:: Given information

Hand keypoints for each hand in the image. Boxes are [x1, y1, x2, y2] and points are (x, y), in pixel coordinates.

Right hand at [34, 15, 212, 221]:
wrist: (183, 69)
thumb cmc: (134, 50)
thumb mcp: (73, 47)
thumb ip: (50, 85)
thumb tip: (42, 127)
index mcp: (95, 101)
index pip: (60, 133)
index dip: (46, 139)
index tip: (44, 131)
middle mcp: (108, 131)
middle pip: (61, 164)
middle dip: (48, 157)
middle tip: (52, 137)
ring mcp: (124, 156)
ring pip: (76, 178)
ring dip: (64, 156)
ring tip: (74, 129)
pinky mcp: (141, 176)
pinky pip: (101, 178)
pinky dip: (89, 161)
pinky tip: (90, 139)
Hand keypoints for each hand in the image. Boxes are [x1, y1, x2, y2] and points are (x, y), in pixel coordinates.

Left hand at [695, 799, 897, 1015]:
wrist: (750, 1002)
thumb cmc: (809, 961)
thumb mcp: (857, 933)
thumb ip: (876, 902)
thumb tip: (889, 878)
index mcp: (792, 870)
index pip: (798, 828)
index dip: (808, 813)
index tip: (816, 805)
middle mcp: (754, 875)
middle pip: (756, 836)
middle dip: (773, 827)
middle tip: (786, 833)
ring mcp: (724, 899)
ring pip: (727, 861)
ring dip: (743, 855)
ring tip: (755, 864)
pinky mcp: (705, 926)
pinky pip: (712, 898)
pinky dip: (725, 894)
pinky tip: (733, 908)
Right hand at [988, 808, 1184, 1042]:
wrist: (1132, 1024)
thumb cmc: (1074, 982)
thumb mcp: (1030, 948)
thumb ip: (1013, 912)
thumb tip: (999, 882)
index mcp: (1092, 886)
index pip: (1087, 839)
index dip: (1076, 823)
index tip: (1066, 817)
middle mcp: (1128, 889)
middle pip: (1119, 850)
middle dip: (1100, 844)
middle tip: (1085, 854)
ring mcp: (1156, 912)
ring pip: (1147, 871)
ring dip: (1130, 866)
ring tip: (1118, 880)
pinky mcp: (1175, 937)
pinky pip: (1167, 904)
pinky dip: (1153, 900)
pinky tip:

::::

Exercise directions: Each record needs to be given again exactly.

Exercise output:
Hand keypoints for each hand in the image. Boxes are [x1, y1, x2, y2] and points are (x, y), in pixel coordinates.

Right hand at [34, 15, 212, 221]:
wrist: (183, 69)
thumb cmc: (134, 50)
thumb mcp: (73, 47)
thumb ip: (50, 85)
thumb tip: (42, 127)
index mcp: (95, 101)
index pip: (60, 133)
index dip: (46, 139)
index tip: (44, 131)
middle mcp: (108, 131)
middle pip: (61, 164)
middle dip: (48, 157)
middle tip: (52, 137)
ring mcp: (124, 156)
ring pip: (76, 178)
ring dip: (64, 156)
ring tip: (74, 129)
pinky mcp: (141, 176)
pinky pip: (101, 178)
pinky dip: (89, 161)
pinky tip: (90, 139)
Hand keypoints for each hand in the image. Boxes are [x1, y1, x2, y2] and points are (x, y), in pixel coordinates.

Left hand at [695, 799, 897, 1015]:
wrist: (750, 1002)
thumb cmc: (809, 961)
thumb mcp: (857, 933)
thumb ip: (876, 902)
thumb tip: (889, 878)
index mcp: (792, 870)
index pip: (798, 828)
index dip: (808, 813)
index tip: (816, 805)
middle mcp: (754, 875)
middle pip: (756, 836)
middle dip: (773, 827)
middle tip: (786, 833)
ring mcp: (724, 899)
ring pip: (727, 861)
ring dip: (743, 855)
ring tip: (755, 864)
pinky mcp: (705, 926)
pinky pip: (712, 898)
pinky dip: (725, 894)
pinky tip: (733, 908)
Right hand at [988, 808, 1184, 1042]:
wrist: (1132, 1024)
thumb cmc: (1074, 982)
thumb mcp: (1030, 948)
thumb ip: (1013, 912)
thumb tip: (999, 882)
index mcp: (1092, 886)
index pip: (1087, 839)
index dip: (1076, 823)
index tip: (1066, 817)
middle mcp: (1128, 889)
middle pip: (1119, 850)
middle dip: (1100, 844)
middle tip: (1085, 854)
ring mcp: (1156, 912)
ring pip: (1147, 871)
ring dip: (1130, 866)
ring tip: (1118, 880)
pinky mcp: (1175, 937)
pinky pip: (1167, 904)
pinky dip: (1153, 900)
pinky tip:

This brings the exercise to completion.